Problem to solve –
Among the entries below, find the lines holding "QyotoApp" and copy them.

==================================================

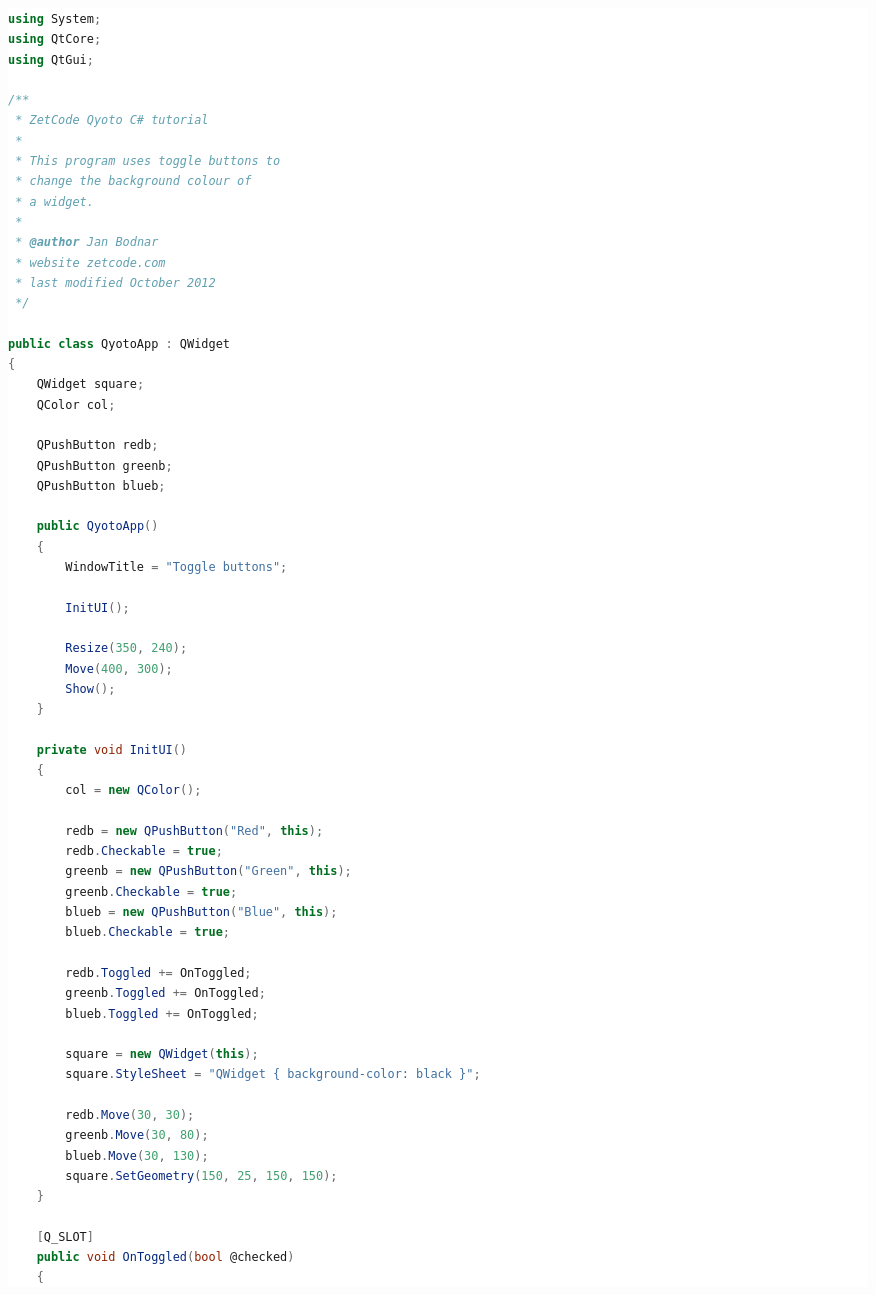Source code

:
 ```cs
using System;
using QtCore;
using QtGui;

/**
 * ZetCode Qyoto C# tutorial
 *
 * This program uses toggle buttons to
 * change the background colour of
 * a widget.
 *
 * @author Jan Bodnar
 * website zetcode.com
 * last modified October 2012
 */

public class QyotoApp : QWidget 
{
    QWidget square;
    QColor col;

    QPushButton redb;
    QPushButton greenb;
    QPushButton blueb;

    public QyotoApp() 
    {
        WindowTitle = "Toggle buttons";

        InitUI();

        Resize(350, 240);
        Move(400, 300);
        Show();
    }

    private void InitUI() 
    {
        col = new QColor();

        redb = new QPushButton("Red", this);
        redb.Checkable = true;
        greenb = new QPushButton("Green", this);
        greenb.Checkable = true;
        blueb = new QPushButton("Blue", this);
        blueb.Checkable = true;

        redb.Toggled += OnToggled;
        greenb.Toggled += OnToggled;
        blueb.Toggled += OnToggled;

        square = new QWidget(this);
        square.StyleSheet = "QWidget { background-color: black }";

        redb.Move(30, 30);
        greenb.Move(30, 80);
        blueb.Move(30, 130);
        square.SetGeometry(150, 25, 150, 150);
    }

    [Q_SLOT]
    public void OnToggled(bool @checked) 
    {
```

==================================================

Exercise answer –
public class QyotoApp : QWidget 
    public QyotoApp() 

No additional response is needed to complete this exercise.